The Association of Art Museum Directors moved Friday to impose sanctions on the Berkshire Museum, in Pittsfield, for selling a portion of its art collection to bolster its finances and renovate its building as part of a reinvention plan that emphasizes science and history.

The association has long held that proceeds from the sale of artwork should go only toward the acquisition of new works and should not be used to support an institution’s operations.

“Selling art to support any need other than to build a museum’s collection fundamentally undermines the critically important relationships between museums, donors, and the public,’’ the association said in a statement.

The sanctions, effective immediately, call on the organization’s 243 members neither to lend nor borrow artworks from the Berkshire and also to abstain from any collaborative projects with the museum.

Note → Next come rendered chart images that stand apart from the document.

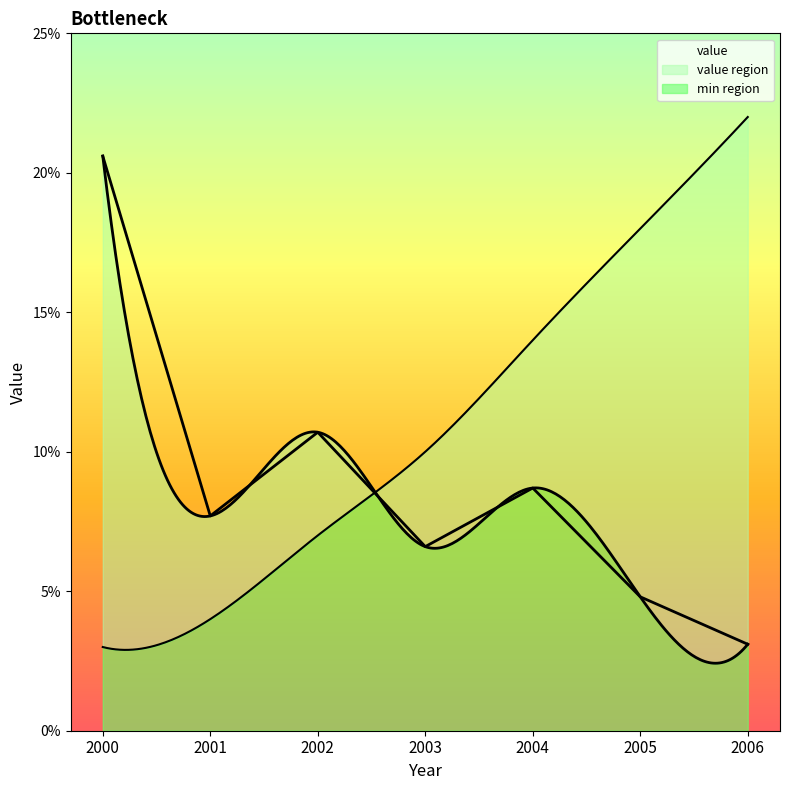

Reading left to right, transcribe all the data shown in this chart.

2000=0.2	2001=0.1	2002=0.1	2003=0.1	2004=0.1	2005=0.0	2006=0.0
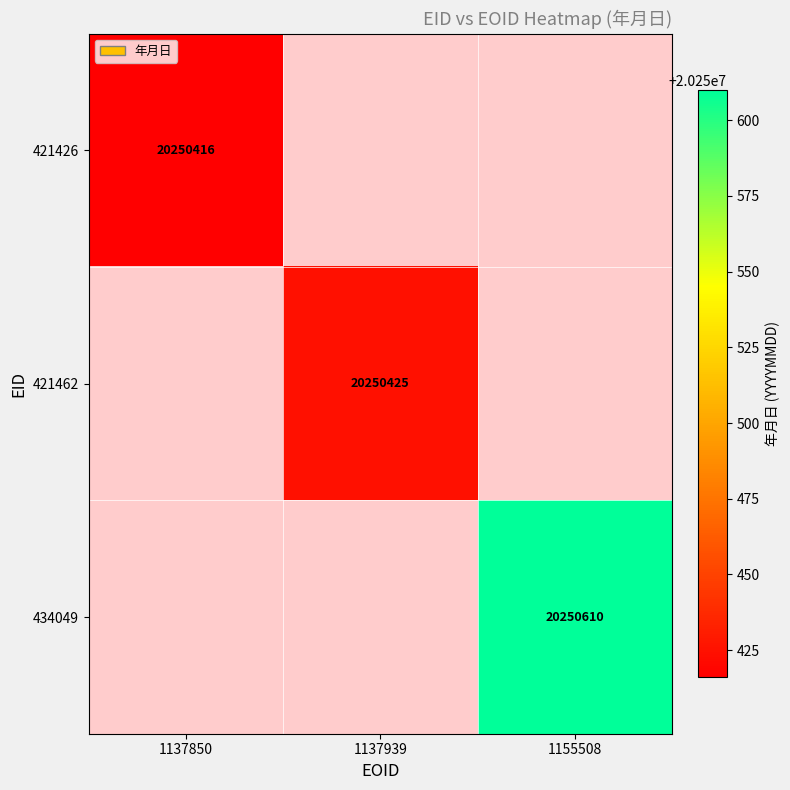

Count the number of categories in the chart.

3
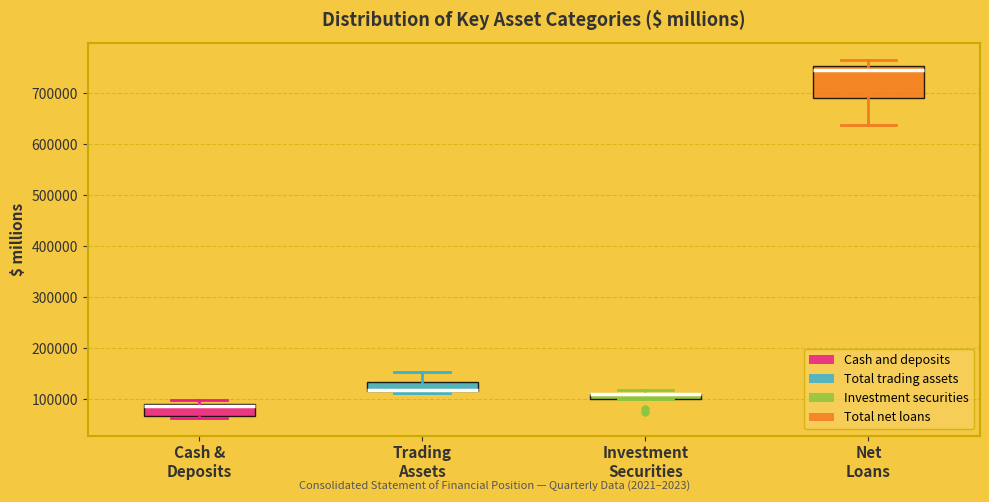

Which box is the tallest, from its lower edge to its upper edge?

Net Loans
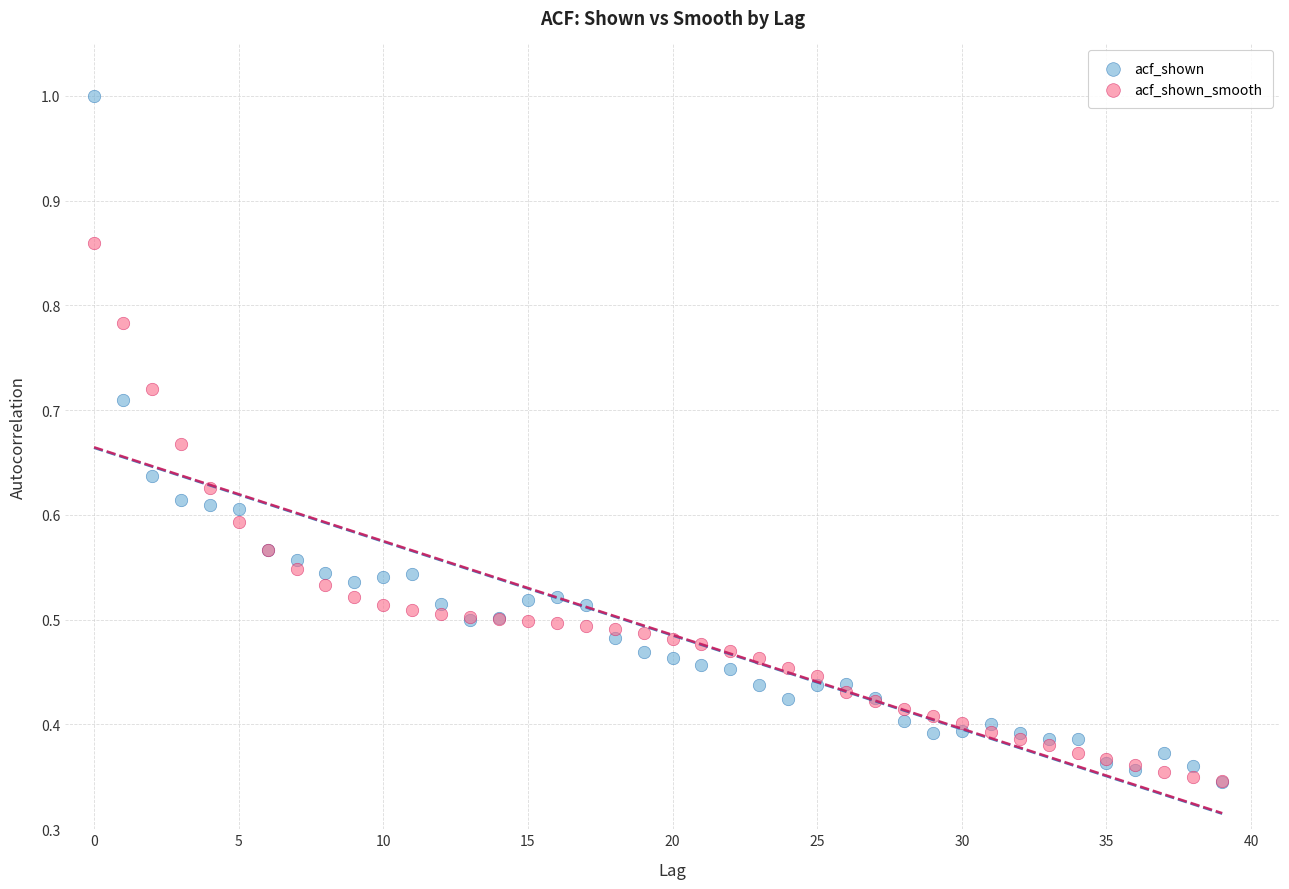

What are all the series names shown in the legend?

acf_shown, acf_shown_smooth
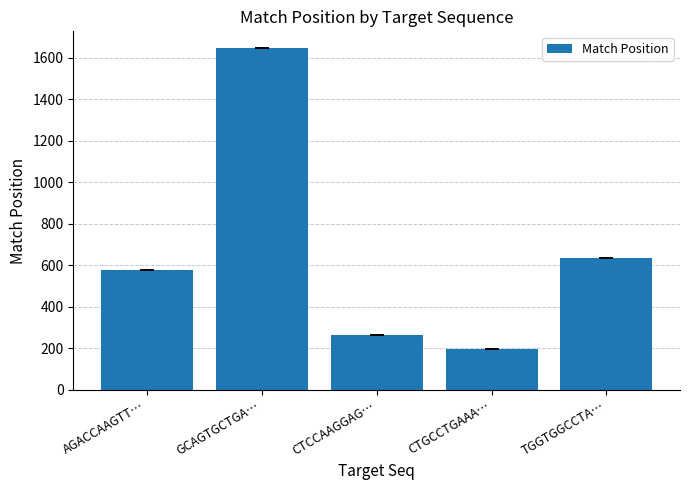

What is the difference between the values at CTGCCTGAAA… and AGACCAAGTT…?

383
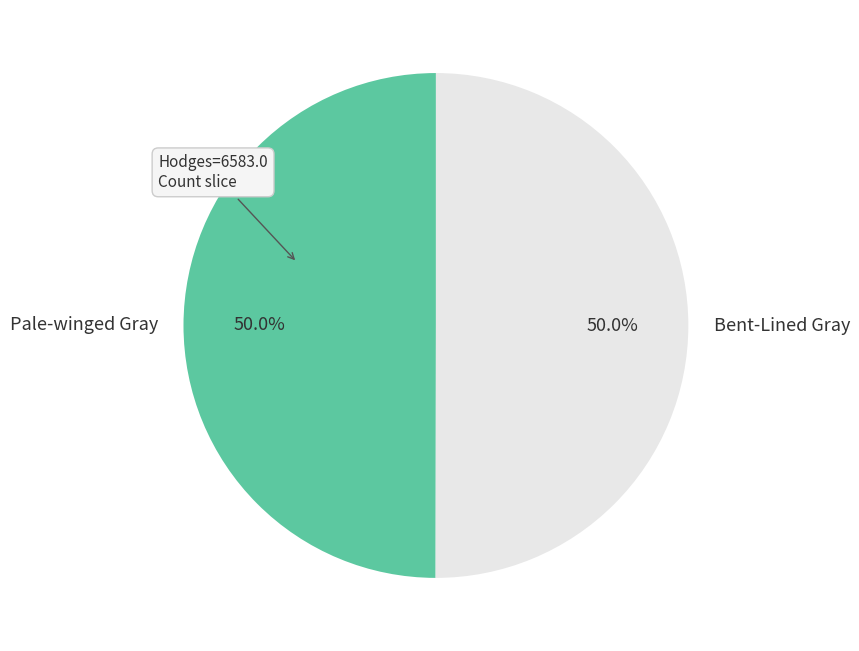

True or false: Pale-winged Gray accounts for 38% of the total.

False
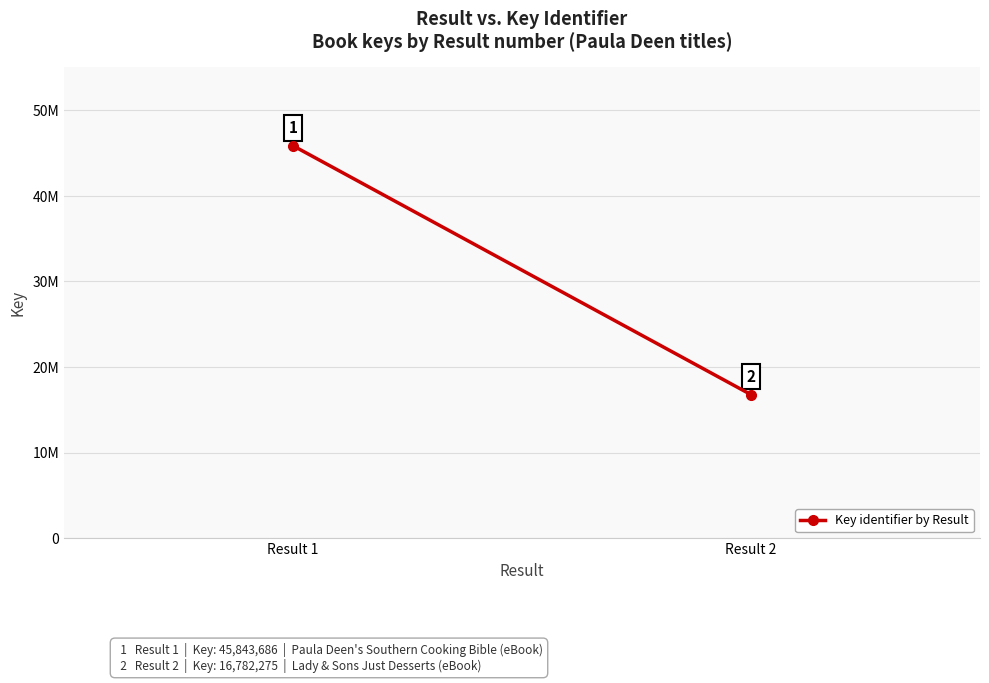

Between Result 1 and Result 2, which is larger?

Result 1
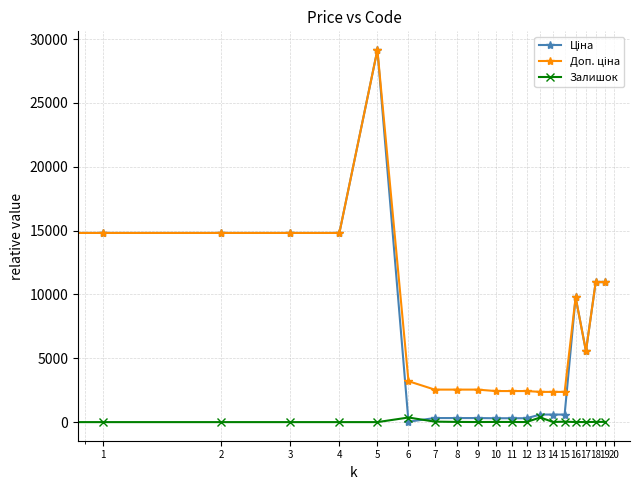

At how many categories does at least one series exceed 17012?

1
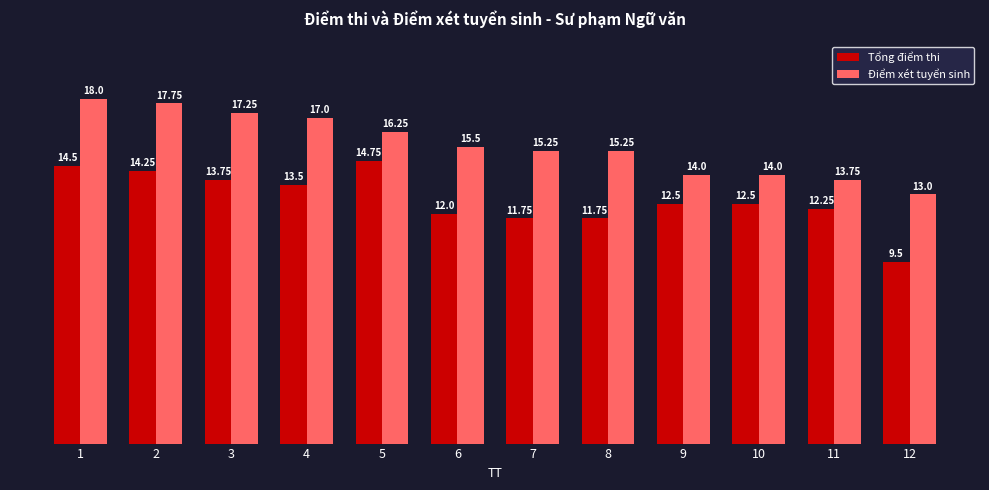

How many values in the Điểm xét tuyển sinh series are below 15?

4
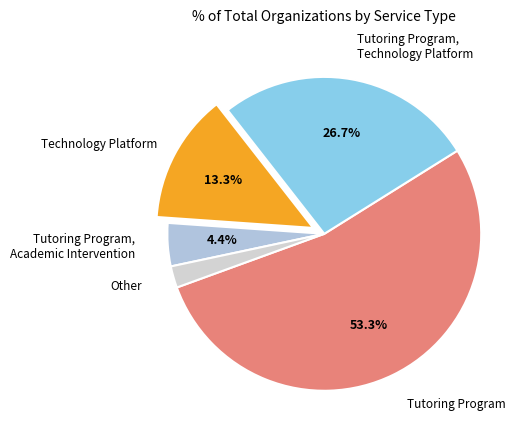

Count the number of slices in the pie.

5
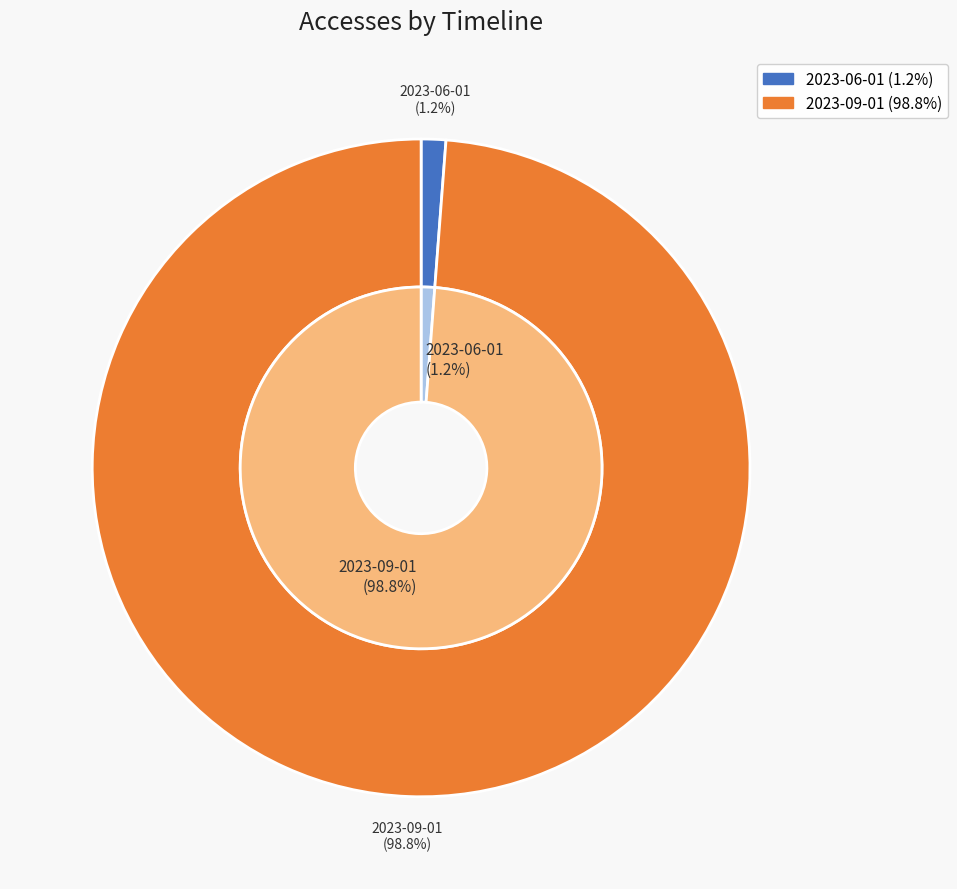

What is the change in value from 2023-06-01 to 2023-09-01?

+323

“The possibility of sanctions was carefully considered by the board when deciding whether to deaccession any works to secure and sustain the museum’s future,’’ Carol Bosco Baumann, a spokeswoman for the museum, said via e-mail. “We determined then and strongly believe now that to protect our most important asset – the museum’s open doors – it was necessary, and even with regrettable sanctions like these, we could fulfill the mission of the museum and successfully serve the community.’’

The cash-strapped museum has come under widespread criticism since it revealed its intention last summer to sell up to 40 of its most prized artworks — including Norman Rockwell’s “Shuffleton’s Barbershop,’’ considered by many to be among his finest paintings.